Problem –
Rewrite the lines below, replacing every "Comparar" with "Compare" and leaving everything else unchanged.
** Opening Dataset records block **
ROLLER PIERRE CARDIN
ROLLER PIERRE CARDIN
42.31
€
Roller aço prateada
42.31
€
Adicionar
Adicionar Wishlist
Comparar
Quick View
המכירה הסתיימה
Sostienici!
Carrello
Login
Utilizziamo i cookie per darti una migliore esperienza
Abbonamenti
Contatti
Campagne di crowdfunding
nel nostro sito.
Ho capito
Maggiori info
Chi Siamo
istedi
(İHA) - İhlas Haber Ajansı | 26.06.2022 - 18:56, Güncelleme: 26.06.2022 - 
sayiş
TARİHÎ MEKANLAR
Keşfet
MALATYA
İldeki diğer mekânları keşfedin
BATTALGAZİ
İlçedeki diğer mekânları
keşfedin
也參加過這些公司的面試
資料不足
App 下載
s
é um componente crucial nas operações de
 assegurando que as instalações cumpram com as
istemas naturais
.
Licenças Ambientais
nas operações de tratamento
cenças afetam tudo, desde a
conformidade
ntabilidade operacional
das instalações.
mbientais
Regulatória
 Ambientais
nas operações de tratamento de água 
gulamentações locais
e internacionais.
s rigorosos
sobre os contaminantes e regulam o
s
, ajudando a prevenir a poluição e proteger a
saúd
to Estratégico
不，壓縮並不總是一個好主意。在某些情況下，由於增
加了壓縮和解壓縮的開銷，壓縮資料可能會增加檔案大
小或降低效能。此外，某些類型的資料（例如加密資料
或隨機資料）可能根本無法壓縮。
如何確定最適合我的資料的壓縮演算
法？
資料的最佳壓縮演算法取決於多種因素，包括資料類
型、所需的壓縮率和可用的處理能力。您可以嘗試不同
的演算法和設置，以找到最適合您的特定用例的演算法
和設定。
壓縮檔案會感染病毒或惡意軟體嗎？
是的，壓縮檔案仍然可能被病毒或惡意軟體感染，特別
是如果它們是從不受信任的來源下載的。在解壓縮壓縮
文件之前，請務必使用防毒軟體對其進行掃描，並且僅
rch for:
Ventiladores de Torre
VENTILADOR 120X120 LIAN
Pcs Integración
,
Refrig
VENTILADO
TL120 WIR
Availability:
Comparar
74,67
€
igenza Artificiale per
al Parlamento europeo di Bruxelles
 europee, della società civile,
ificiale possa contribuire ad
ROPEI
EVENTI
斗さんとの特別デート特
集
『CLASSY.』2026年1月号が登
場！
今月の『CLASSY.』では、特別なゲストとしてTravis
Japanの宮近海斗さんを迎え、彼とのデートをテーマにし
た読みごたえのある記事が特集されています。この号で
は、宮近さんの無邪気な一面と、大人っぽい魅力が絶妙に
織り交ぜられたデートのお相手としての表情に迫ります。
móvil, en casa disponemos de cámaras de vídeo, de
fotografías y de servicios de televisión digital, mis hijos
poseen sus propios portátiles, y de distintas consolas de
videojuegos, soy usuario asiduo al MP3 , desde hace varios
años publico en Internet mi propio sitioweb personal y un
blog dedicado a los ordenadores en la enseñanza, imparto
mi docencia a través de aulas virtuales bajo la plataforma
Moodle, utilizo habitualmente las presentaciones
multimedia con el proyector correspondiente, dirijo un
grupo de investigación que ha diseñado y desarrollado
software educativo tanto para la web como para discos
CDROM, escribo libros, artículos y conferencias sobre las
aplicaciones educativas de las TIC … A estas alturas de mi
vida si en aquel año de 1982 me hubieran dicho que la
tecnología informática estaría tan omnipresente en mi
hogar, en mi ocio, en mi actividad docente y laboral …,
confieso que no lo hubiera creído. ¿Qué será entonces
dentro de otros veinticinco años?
** Closing Dataset records block **
Solution to this problem –
ROLLER PIERRE CARDIN
ROLLER PIERRE CARDIN
42.31
€
Roller aço prateada
42.31
€
Adicionar
Adicionar Wishlist
Compare
Quick View
המכירה הסתיימה
Sostienici!
Carrello
Login
Utilizziamo i cookie per darti una migliore esperienza
Abbonamenti
Contatti
Campagne di crowdfunding
nel nostro sito.
Ho capito
Maggiori info
Chi Siamo
istedi
(İHA) - İhlas Haber Ajansı | 26.06.2022 - 18:56, Güncelleme: 26.06.2022 - 
sayiş
TARİHÎ MEKANLAR
Keşfet
MALATYA
İldeki diğer mekânları keşfedin
BATTALGAZİ
İlçedeki diğer mekânları
keşfedin
也參加過這些公司的面試
資料不足
App 下載
s
é um componente crucial nas operações de
 assegurando que as instalações cumpram com as
istemas naturais
.
Licenças Ambientais
nas operações de tratamento
cenças afetam tudo, desde a
conformidade
ntabilidade operacional
das instalações.
mbientais
Regulatória
 Ambientais
nas operações de tratamento de água 
gulamentações locais
e internacionais.
s rigorosos
sobre os contaminantes e regulam o
s
, ajudando a prevenir a poluição e proteger a
saúd
to Estratégico
不，壓縮並不總是一個好主意。在某些情況下，由於增
加了壓縮和解壓縮的開銷，壓縮資料可能會增加檔案大
小或降低效能。此外，某些類型的資料（例如加密資料
或隨機資料）可能根本無法壓縮。
如何確定最適合我的資料的壓縮演算
法？
資料的最佳壓縮演算法取決於多種因素，包括資料類
型、所需的壓縮率和可用的處理能力。您可以嘗試不同
的演算法和設置，以找到最適合您的特定用例的演算法
和設定。
壓縮檔案會感染病毒或惡意軟體嗎？
是的，壓縮檔案仍然可能被病毒或惡意軟體感染，特別
是如果它們是從不受信任的來源下載的。在解壓縮壓縮
文件之前，請務必使用防毒軟體對其進行掃描，並且僅
rch for:
Ventiladores de Torre
VENTILADOR 120X120 LIAN
Pcs Integración
,
Refrig
VENTILADO
TL120 WIR
Availability:
Compare
74,67
€
igenza Artificiale per
al Parlamento europeo di Bruxelles
 europee, della società civile,
ificiale possa contribuire ad
ROPEI
EVENTI
斗さんとの特別デート特
集
『CLASSY.』2026年1月号が登
場！
今月の『CLASSY.』では、特別なゲストとしてTravis
Japanの宮近海斗さんを迎え、彼とのデートをテーマにし
た読みごたえのある記事が特集されています。この号で
は、宮近さんの無邪気な一面と、大人っぽい魅力が絶妙に
織り交ぜられたデートのお相手としての表情に迫ります。
móvil, en casa disponemos de cámaras de vídeo, de
fotografías y de servicios de televisión digital, mis hijos
poseen sus propios portátiles, y de distintas consolas de
videojuegos, soy usuario asiduo al MP3 , desde hace varios
años publico en Internet mi propio sitioweb personal y un
blog dedicado a los ordenadores en la enseñanza, imparto
mi docencia a través de aulas virtuales bajo la plataforma
Moodle, utilizo habitualmente las presentaciones
multimedia con el proyector correspondiente, dirijo un
grupo de investigación que ha diseñado y desarrollado
software educativo tanto para la web como para discos
CDROM, escribo libros, artículos y conferencias sobre las
aplicaciones educativas de las TIC … A estas alturas de mi
vida si en aquel año de 1982 me hubieran dicho que la
tecnología informática estaría tan omnipresente en mi
hogar, en mi ocio, en mi actividad docente y laboral …,
confieso que no lo hubiera creído. ¿Qué será entonces
dentro de otros veinticinco años?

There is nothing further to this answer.